The Social Security tax served two main political functions. The first has been to create strong ongoing support for the program from those who pay the taxes and those who receive the benefits. Social Security's contributory tax system creates perceptions of earned rights and helps distinguish the program from welfare. The tax has also made Social Security an inherently conservative program, at least from a fiscal standpoint, which has traditionally allowed many budget hawks -- like Wilbur Mills, the old Ways and Means chairman -- to support it. Unlike almost any other program, policymakers have been forced to adjust taxes to pay for the short-term obligations of government and to plan for future costs. The contrast with almost any other form of government spending, such as defense and agricultural subsidies, is striking. The design forced Congress to take the unpopular step of raising taxes and cutting benefits in 1977 and 1983 when the system faced insolvency.

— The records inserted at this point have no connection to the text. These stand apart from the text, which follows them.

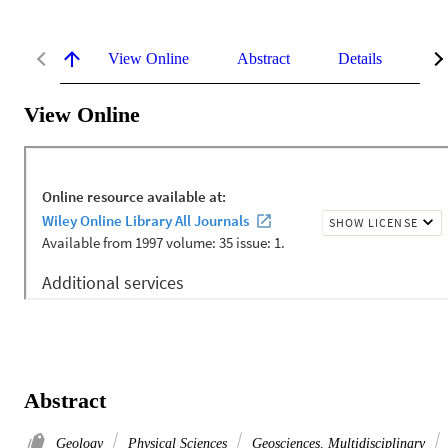
View Online
Abstract
Details
Me
View Online
Abstract
Geology
Physical Sciences
Geosciences, Multidisciplinary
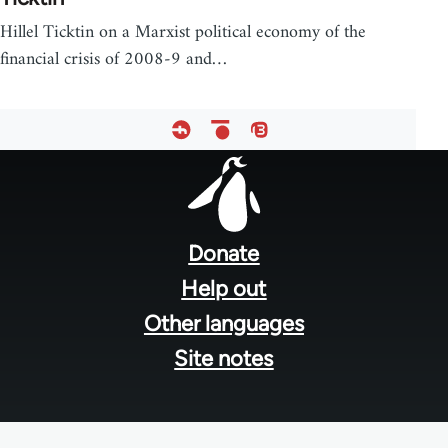
Hillel Ticktin on a Marxist political economy of the
financial crisis of 2008-9 and…
Footer
menu
Donate
Help out
Other languages
Site notes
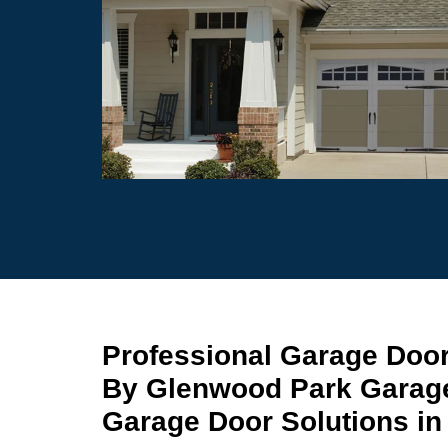
Professional Garage Doo
By Glenwood Park Garage
Garage Door Solutions in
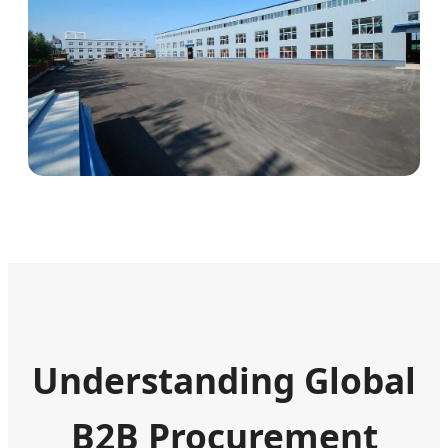
Understanding Global
B2B Procurement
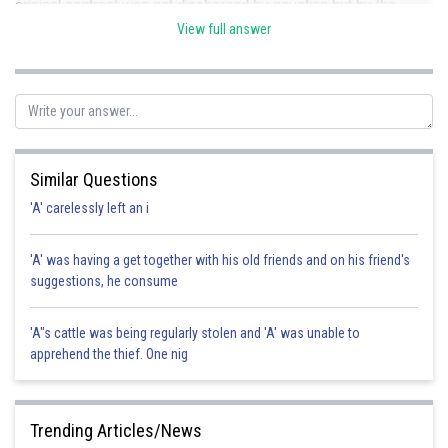
original contract was not discharged by novation but by the
breach. Hence correct option is B.
View full answer
Posted by
Sh
Sayak
Similar Questions
'A' carelessly left an i
'A' was having a get together with his old friends and on his friend's
suggestions, he consume
'A"s cattle was being regularly stolen and 'A' was unable to
apprehend the thief. One nig
Trending Articles/News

Thus, opponents of the program have tried to undercut the payroll tax. From 1935 to 1950, Social Security remained a small and frail program. The program covered only a limited part of the workforce and paled in comparison to Old Age Assistance (a means-tested program for the elderly) that was far more generous. In 1939, Congress abandoned the original plan to build a surplus of revenue to pay for Social Security benefits. During World War II, Congress froze Social Security taxes and in 1944 passed an amendment that authorized the use of general revenue to eventually pay for benefits.

Social Security supporters fought to protect the tax. They realized, as the Social Security Board stated, that the payroll taxes was the "psychological basis" for the program. Social Security supporters warded off the threat when in 1950 Congress passed amendments that prohibited the use of general revenue and ensured that payroll taxes would be the only mechanism through which Social Security benefits were paid for. There have been times when politicians privately thought about this part of the equation. In 1967, for example, LBJ believed that a Social Security tax increase -- which was tied to a benefit increase -- would help restrain inflation at a time that Congress was refusing to pass a tax surcharge for this purpose. But the White House and Congress were very careful to avoid making this part of public discussions or the explicit reason for any change in the payroll tax rates.

Many liberal economists were never comfortable with this agreement. During the 1970s, as the political scientist Eric Patashnik argued in "Putting Trust in the US Budget," Keynesian economists challenged the tax structure. They argued that the payroll tax undercut macroeconomic policies. Payroll tax hikes constituted a regressive way to fund benefits and sometimes went into effect when the government was trying to stimulate the economy. There was another strong push to use general revenue. Generally, their efforts failed and the payroll tax remained outside the debates over stimulating or restraining the economy. When Republicans pushed for income and corporate tax cuts after the 1980s, Social Security taxes continued to rise.

By insulating the payroll tax from the perennial debates in Washington over cutting taxes to stimulate demand and investment, politicians have protected the program from short-term economic and partisan pressures.

But this time the situation appears to be different. President Obama and the congressional Republicans agreed to break with this precedent. In the future, proposals to further cut Social Security taxes -- including to do so on a permanent basis -- will certainly be on the table. Once politicians have tasted the political sweetness of tax cuts, they always come back for more. If they succeed, it will worsen the long-term budgetary challenges facing Social Security and create more room for opponents to attack. Indeed, simply by entering into a bipartisan agreement to change the way that Social Security taxes are discussed, the odds improve that one day, some politician might very well be able to scrap FDR's program.